Rechtsanwältin Danis unterstreicht, dass gegen die Frauen mit der Aussage "...entweder lässt du dich kontrollieren oder du hast keinerlei rechtliche Möglichkeiten bei einer Freilassung..." Druck ausgeübt wird und ergänzt weiter, dass noch nicht einmal minimale Standards der Vereinigten Nationen und der Europäischen Union von der Türkei erfüllt werden.

Türkisches Strafgesetz wird verletzt

Rechtsanwältin Ayla Akad sagte, dass mit der Zwangsweisen Durchführung der Jungfräulichkeitskontrollen bei den Frauen die §§ 243 und 245 des türkischen Strafgesetzes verletzt werden.

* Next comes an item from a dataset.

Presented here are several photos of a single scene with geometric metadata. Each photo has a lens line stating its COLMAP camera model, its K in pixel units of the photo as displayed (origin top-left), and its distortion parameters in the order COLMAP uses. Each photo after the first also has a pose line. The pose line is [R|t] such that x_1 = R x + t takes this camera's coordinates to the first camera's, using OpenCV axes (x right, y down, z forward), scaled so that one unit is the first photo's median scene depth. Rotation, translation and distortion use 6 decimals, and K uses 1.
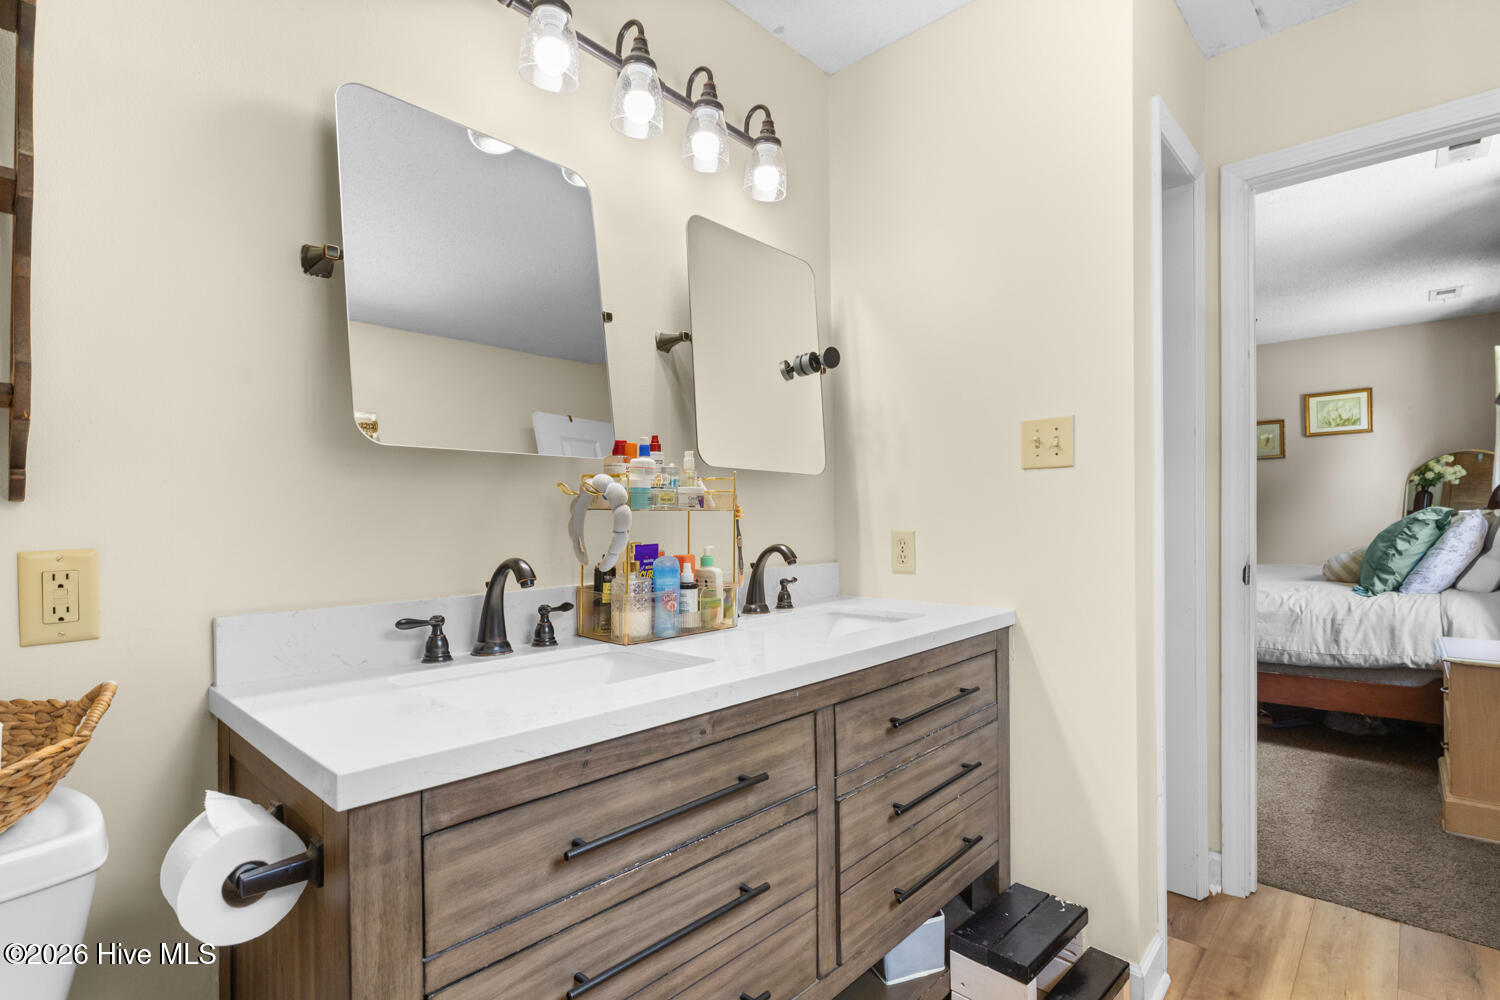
lens RADIAL K [[723.6, 0, 764.3], [0, 723.6, 510.8], [0, 0, 1]] dist [-0.003573, -0.000302]
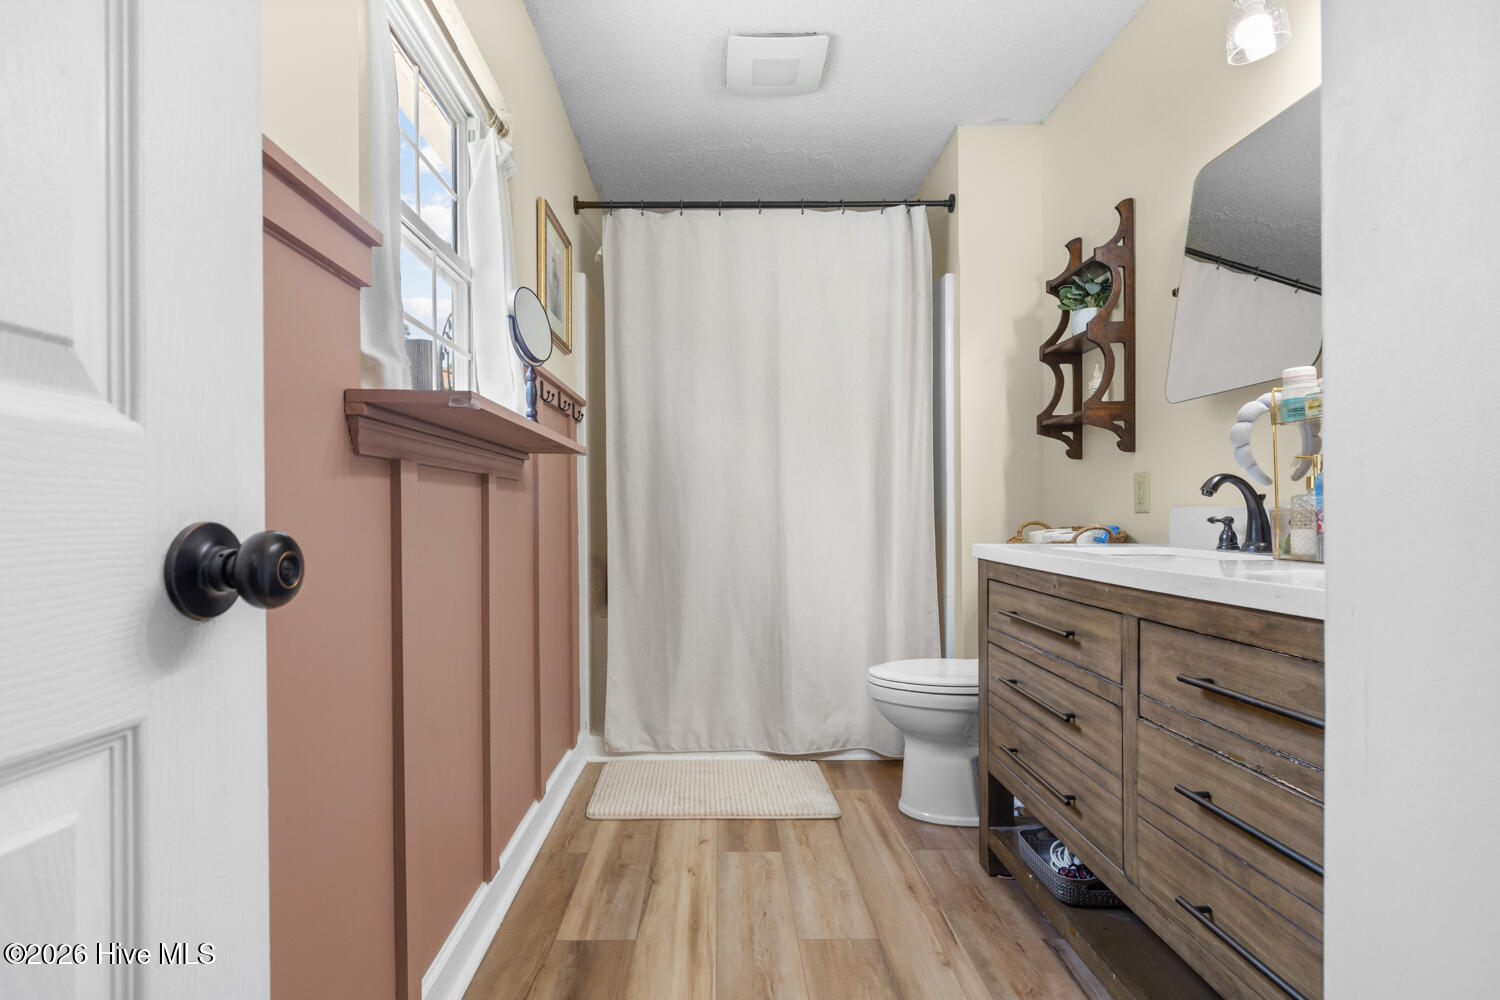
lens RADIAL K [[723.6, 0, 747.3], [0, 723.6, 507.6], [0, 0, 1]] dist [-0.003573, -0.000302]
pose [[-0.705392, 0.016945, -0.708615, 1.107036], [0.022734, 0.999741, 0.001276, 0.104783], [0.708452, -0.015210, -0.705595, 1.271292]]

Akad, die auf eine Durchführung der Kontrolle trotz fehlenden Einverständnisses der Opfer sogar bei den Verheirateten hinweist, sagt: "Es gibt keinen rechtlichen Zwang hierzu. Es dient vollkommen der Erniedrigung, Einschüchterung und Demütigung." Akad fordert, dass geschlechtspezifische Gewalt ins türkische Strafgesetz aufgenommen werden muss und dass dies bei Anschuldigungen gegen Personen miteinbezogen werden muss.